The main data storage layout is identical in the two formats, the difference is in the headers and metadata only. Therefore the two file formats are cheap to inter-convert.
The ENTRACE file formats are stable in practice, but should not be regarded as stable until ENTRACE reaches 1.0. Of course, if the library reaches significant usage before then, conversion scripts to any new format(s) will be provided.
Every ENTRACE file begins with a 10-byte magic number, which is structured like:
pub fn entrace_magic_for(version: u8, format: StorageFormat) -> [u8; 10] {
let mut magic = [0, 69, 78, 84, 82, 65, 67, 69, 0, 0]; // b"\0ENTRACE" and two temporary 0s
magic[8] = version;
magic[9] = format as u8;
magic
}StorageFormat is currently:
pub enum StorageFormat {
ET = 0,
IET = 1,
// Length-prefixed encoding of IET, used when sending traces over TCP
IETPrefix = 2,
}ENTRACE uses bincode to read and write its data structures, specifically the bincode::serde family of functions.
Initially, ENCODE had its own set of encoders/decoders, but it was moved to bincode for code simplicity (as the old encoding was nearly identical to bincode's, too).
The core of both file formats is a TraceEntry.
This is an on-disk block of data about a span.
Currently, TraceEntry is:
pub struct TraceEntry {
pub parent: u32,
pub message: Option<String>,
pub metadata: MetadataContainer,
pub attributes: Vec<(String, EnValue)>,
}A PoolEntry is the implicit (non-data) information about a span, namely the edges it has in the span tree.
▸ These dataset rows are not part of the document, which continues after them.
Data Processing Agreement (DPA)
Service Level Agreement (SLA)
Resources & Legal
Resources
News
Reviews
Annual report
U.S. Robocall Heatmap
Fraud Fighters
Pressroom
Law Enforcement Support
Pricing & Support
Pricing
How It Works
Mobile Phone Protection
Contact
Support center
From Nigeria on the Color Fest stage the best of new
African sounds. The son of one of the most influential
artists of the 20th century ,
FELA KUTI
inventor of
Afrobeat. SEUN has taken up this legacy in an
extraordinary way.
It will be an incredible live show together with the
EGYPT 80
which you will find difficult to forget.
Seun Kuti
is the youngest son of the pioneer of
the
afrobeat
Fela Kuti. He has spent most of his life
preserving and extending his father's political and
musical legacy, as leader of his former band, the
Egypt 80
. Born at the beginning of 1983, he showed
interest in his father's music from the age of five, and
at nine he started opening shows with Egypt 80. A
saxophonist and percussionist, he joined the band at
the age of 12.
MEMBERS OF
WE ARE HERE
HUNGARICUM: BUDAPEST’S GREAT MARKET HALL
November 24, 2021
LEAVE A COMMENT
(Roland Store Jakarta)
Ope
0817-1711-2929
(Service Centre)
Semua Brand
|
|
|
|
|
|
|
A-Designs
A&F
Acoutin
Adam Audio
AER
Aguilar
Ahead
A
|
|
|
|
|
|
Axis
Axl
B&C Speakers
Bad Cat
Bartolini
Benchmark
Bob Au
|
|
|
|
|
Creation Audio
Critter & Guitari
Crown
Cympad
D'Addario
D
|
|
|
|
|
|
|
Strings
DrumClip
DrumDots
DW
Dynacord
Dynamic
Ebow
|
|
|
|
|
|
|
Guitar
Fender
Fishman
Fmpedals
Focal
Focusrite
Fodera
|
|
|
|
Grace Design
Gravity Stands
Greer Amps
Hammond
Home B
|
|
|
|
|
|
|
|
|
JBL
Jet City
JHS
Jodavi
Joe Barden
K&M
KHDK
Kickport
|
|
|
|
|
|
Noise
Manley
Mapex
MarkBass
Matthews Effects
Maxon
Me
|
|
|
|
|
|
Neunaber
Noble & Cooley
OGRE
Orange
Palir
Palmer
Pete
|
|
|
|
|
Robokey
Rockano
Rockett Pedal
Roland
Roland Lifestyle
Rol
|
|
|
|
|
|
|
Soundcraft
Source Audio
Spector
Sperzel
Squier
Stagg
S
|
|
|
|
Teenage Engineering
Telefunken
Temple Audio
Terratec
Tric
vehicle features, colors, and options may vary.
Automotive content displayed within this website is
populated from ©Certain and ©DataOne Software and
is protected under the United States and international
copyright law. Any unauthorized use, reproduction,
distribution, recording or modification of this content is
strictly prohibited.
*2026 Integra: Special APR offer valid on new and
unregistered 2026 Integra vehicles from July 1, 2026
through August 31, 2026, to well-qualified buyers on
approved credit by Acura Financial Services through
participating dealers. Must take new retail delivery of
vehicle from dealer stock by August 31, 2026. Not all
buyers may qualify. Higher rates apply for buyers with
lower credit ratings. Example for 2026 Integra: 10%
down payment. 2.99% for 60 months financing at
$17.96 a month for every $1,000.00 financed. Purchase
These are encoded by u32 indices into the Pool.
pub struct PoolEntry {
pub children: Vec<u32>,
}The Pool is a collection of PoolEntry-es (Vec<PoolEntry).
This gives the Pool an easily serializable, two-level structure, which is better for performance compared to a "true" pointer tree,
since a sizeable part of the pool stays in the CPU caches at all time.
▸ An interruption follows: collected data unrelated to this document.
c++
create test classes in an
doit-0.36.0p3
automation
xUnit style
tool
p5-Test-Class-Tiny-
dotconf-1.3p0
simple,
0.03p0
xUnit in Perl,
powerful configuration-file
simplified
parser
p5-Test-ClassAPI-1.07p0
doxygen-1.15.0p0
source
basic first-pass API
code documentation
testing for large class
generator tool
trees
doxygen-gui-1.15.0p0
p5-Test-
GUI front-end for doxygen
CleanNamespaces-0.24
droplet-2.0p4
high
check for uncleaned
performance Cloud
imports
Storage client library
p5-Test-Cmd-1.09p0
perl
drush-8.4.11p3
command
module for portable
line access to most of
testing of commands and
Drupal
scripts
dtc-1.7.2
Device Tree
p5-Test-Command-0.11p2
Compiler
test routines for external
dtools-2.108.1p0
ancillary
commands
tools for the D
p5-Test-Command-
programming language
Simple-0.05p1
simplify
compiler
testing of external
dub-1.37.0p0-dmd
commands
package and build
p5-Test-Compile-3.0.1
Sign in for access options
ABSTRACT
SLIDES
The structure for IET is the simplest possible structure:
- magic
- (TraceEntry)*
ET is a modified version of the IET format, which gives up easy appendability for faster loading speeds1. To be precise, ET has been designed with memory mappability in mind.
It is structured like:
- magic
- offsets: ordered list of offsets (
Vec<u64>) to the offsets of containedTraceEntry-es in the file, relative to the end of the header section - pool: list of PoolEntry.
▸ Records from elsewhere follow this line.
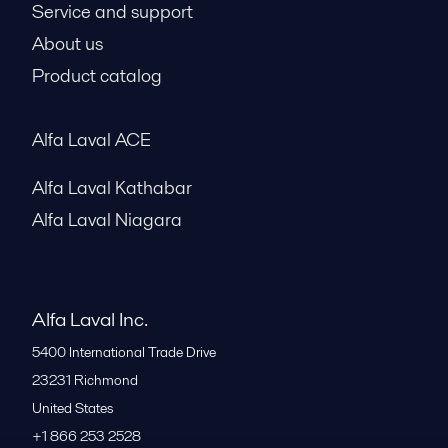
Service and support
About us
Product catalog
Alfa Laval ACE
Alfa Laval Kathabar
Alfa Laval Niagara
Alfa Laval Inc.
5400 International Trade Drive
23231
Richmond
United States
+1 866 253 2528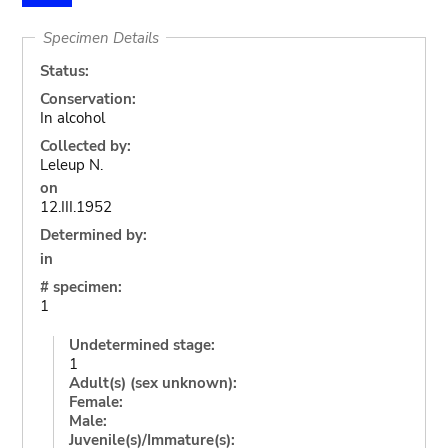
Specimen Details
Status:
Conservation:
In alcohol
Collected by:
Leleup N.
on
12.III.1952
Determined by:
in
# specimen:
1
Undetermined stage:
1
Adult(s) (sex unknown):
Female:
Male:
Juvenile(s)/Immature(s):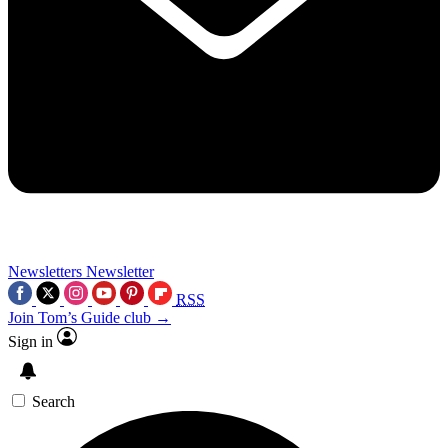
Newsletters
Newsletter
RSS
Join Tom’s Guide club →
Sign in
Search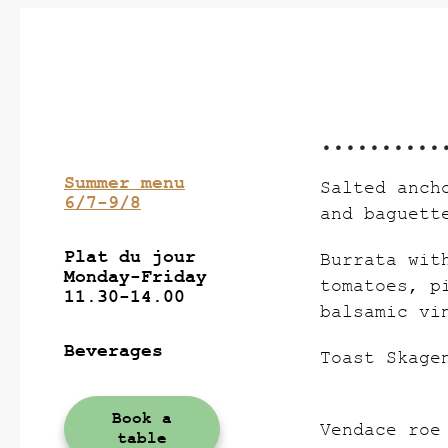
Summer menu
Salted anch
6/7-9/8
and baguett
Plat du jour
Burrata wit
Monday-Friday
tomatoes, p
11.30-14.00
balsamic vi
Beverages
Toast Skage
Book a
Vendace roe
table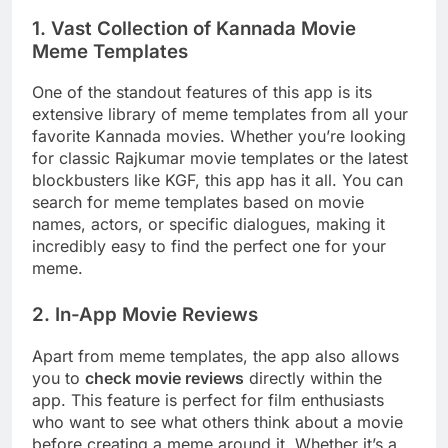
1. Vast Collection of Kannada Movie
Meme Templates
One of the standout features of this app is its
extensive library of meme templates from all your
favorite Kannada movies. Whether you’re looking
for classic Rajkumar movie templates or the latest
blockbusters like KGF, this app has it all. You can
search for meme templates based on movie
names, actors, or specific dialogues, making it
incredibly easy to find the perfect one for your
meme.
2. In-App Movie Reviews
Apart from meme templates, the app also allows
you to
check movie reviews
directly within the
app. This feature is perfect for film enthusiasts
who want to see what others think about a movie
before creating a meme around it. Whether it’s a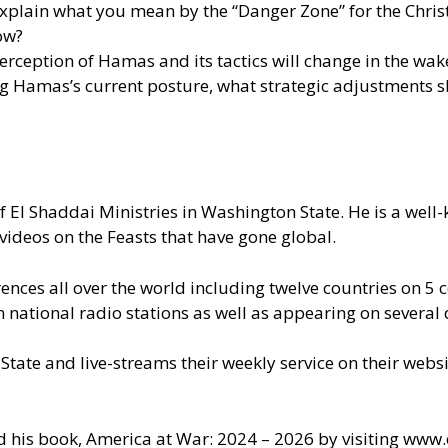
explain what you mean by the “Danger Zone” for the Chris
now?
rception of Hamas and its tactics will change in the wak
ng Hamas’s current posture, what strategic adjustments sh
of El Shaddai Ministries in Washington State. He is a wel
videos on the Feasts that have gone global.
nces all over the world including twelve countries on 5 c
ational radio stations as well as appearing on several d
 State and live-streams their weekly service on their web
d his book, America at War: 2024 – 2026 by visiting
www.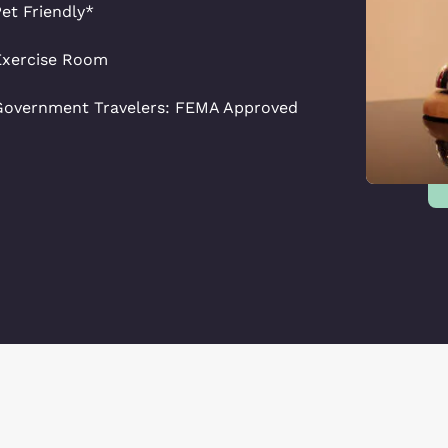
et Friendly*
Exercise Room
Government Travelers: FEMA Approved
- data section: (TraceEntry)*
Since ET is designed to be an immutable data structure, optimized for reading traces, the ETStorage storage backend initially writes an IET file (while keeping track of the header data), then converts it into an ET file at shutdown time.
Footnotes
-
Of course, you may append ET files, but since it involves re-writing the header, you'd have to move the data section back on every append (or reserve unused space in the front). ↩